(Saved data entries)

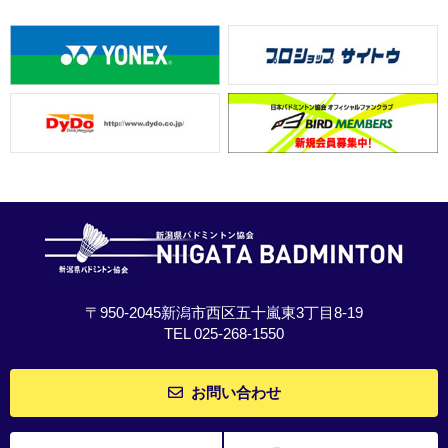
〒950-2045新潟市西区五十嵐東3丁目8-19
TEL 025-268-1550
お問い合わせ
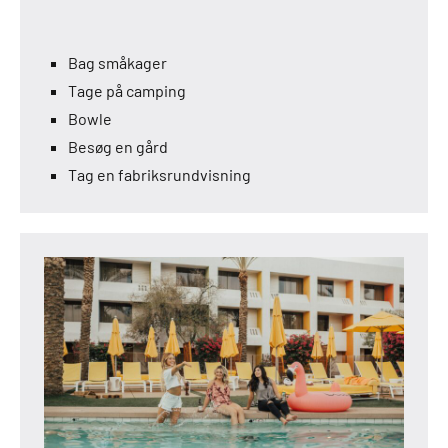
Bag småkager
Tage på camping
Bowle
Besøg en gård
Tag en fabriksrundvisning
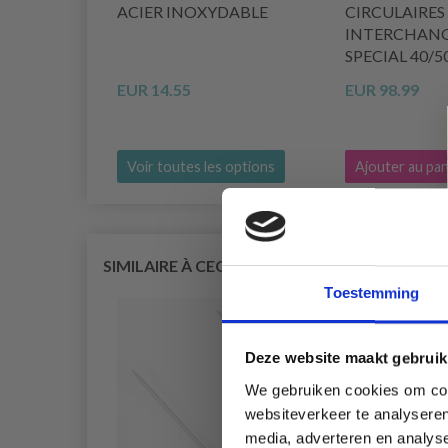
ACIER INOXYDABLE
CIRCULAIRES
INTERCHANG
SPECIAL 40/5
EUR 14.55
EUR 98.99
Voir toutes les options
Ajouter au pan
SIMILAIRE À CECI
Toestemming
Deze website maakt gebruik
We gebruiken cookies om cont
websiteverkeer te analyseren
media, adverteren en analys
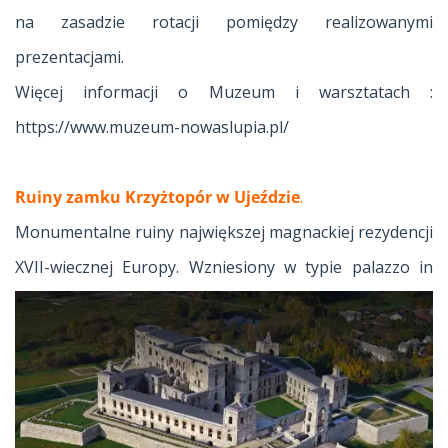
na zasadzie rotacji pomiędzy realizowanymi
prezentacjami.
Więcej informacji o Muzeum i warsztatach :
https://www.muzeum-nowaslupia.pl/
Ruiny zamku Krzyżtopór w Ujeździe
.
Monumentalne ruiny największej magnackiej rezydencji
XVII-wiecznej
Europy. Wzniesiony w typie palazzo in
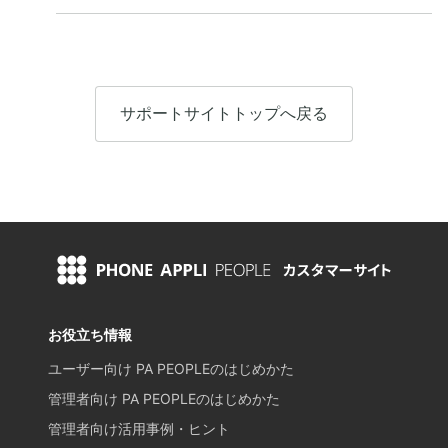
サポートサイトトップへ戻る
お役立ち情報
ユーザー向け PA PEOPLEのはじめかた
管理者向け PA PEOPLEのはじめかた
管理者向け活用事例・ヒント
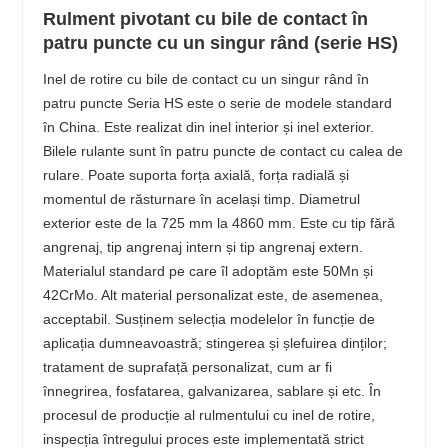
Rulment pivotant cu bile de contact în
patru puncte cu un singur rând (serie HS)
Inel de rotire cu bile de contact cu un singur rând în
patru puncte Seria HS este o serie de modele standard
în China. Este realizat din inel interior și inel exterior.
Bilele rulante sunt în patru puncte de contact cu calea de
rulare. Poate suporta forța axială, forța radială și
momentul de răsturnare în același timp. Diametrul
exterior este de la 725 mm la 4860 mm. Este cu tip fără
angrenaj, tip angrenaj intern și tip angrenaj extern.
Materialul standard pe care îl adoptăm este 50Mn și
42CrMo. Alt material personalizat este, de asemenea,
acceptabil. Susținem selecția modelelor în funcție de
aplicația dumneavoastră; stingerea și șlefuirea dinților;
tratament de suprafață personalizat, cum ar fi
înnegrirea, fosfatarea, galvanizarea, sablare și etc. În
procesul de producție al rulmentului cu inel de rotire,
inspecția întregului proces este implementată strict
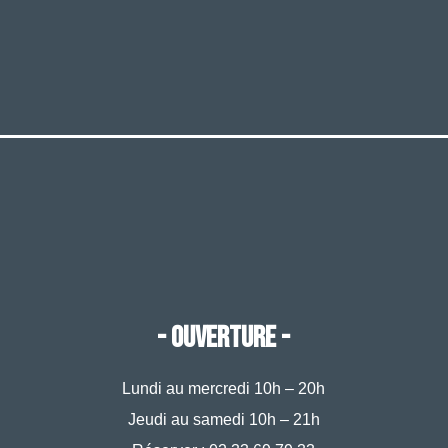
- OUVERTURE -
Lundi au mercredi 10h – 20h
Jeudi au samedi 10h – 21h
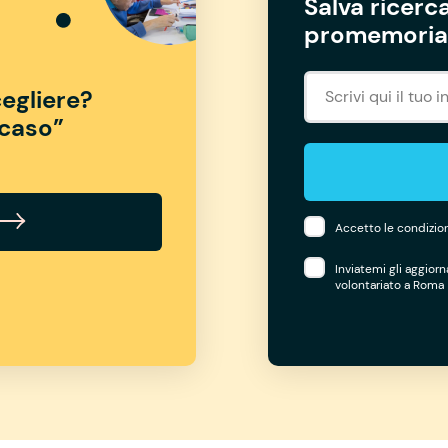
Salva ricerca
promemoria 
egliere?
“caso”
Accetto le condizion
Inviatemi gli aggior
volontariato a Roma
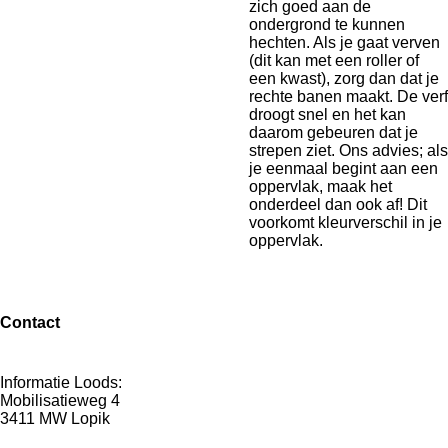
zich goed aan de
ondergrond te kunnen
hechten. Als je gaat verven
(dit kan met een roller of
een kwast), zorg dan dat je
rechte banen maakt. De verf
droogt snel en het kan
daarom gebeuren dat je
strepen ziet. Ons advies; als
je eenmaal begint aan een
oppervlak, maak het
onderdeel dan ook af! Dit
voorkomt kleurverschil in je
oppervlak.
Contact
Informatie Loods:
Mobilisatieweg 4
3411 MW Lopik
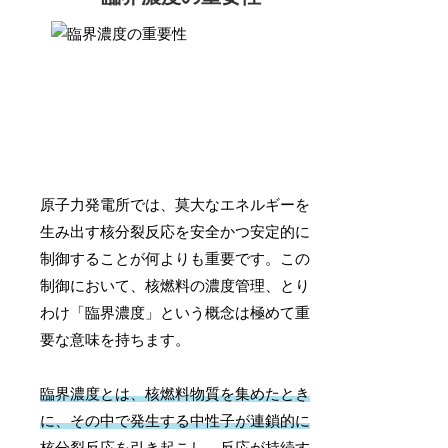
原子力発電所では、莫大なエネルギーを
生み出す核分裂反応を安全かつ安定的に
制御することが何よりも重要です。この
制御において、核燃料の濃度管理、とり
わけ「臨界濃度」という概念は極めて重
要な意味を持ちます。
臨界濃度とは、核燃料物質を集めたとき
に、その中で発生する中性子が連鎖的に
核分裂反応を引き起こし、反応が持続す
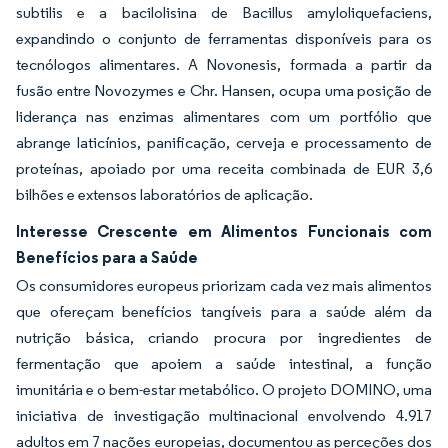
subtilis e a bacilolisina de Bacillus amyloliquefaciens,
expandindo o conjunto de ferramentas disponíveis para os
tecnólogos alimentares. A Novonesis, formada a partir da
fusão entre Novozymes e Chr. Hansen, ocupa uma posição de
liderança nas enzimas alimentares com um portfólio que
abrange laticínios, panificação, cerveja e processamento de
proteínas, apoiado por uma receita combinada de EUR 3,6
bilhões e extensos laboratórios de aplicação.
Interesse Crescente em Alimentos Funcionais com
Benefícios para a Saúde
Os consumidores europeus priorizam cada vez mais alimentos
que ofereçam benefícios tangíveis para a saúde além da
nutrição básica, criando procura por ingredientes de
fermentação que apoiem a saúde intestinal, a função
imunitária e o bem-estar metabólico. O projeto DOMINO, uma
iniciativa de investigação multinacional envolvendo 4.917
adultos em 7 nações europeias, documentou as perceções dos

◆ REQUEST ◆
Only lines with the word "exterior" go in the answer. Take them all from the entries above.

◆ ANSWER BELOW ◆
în China. Este realizat din inel interior și inel exterior.
exterior este de la 725 mm la 4860 mm. Este cu tip fără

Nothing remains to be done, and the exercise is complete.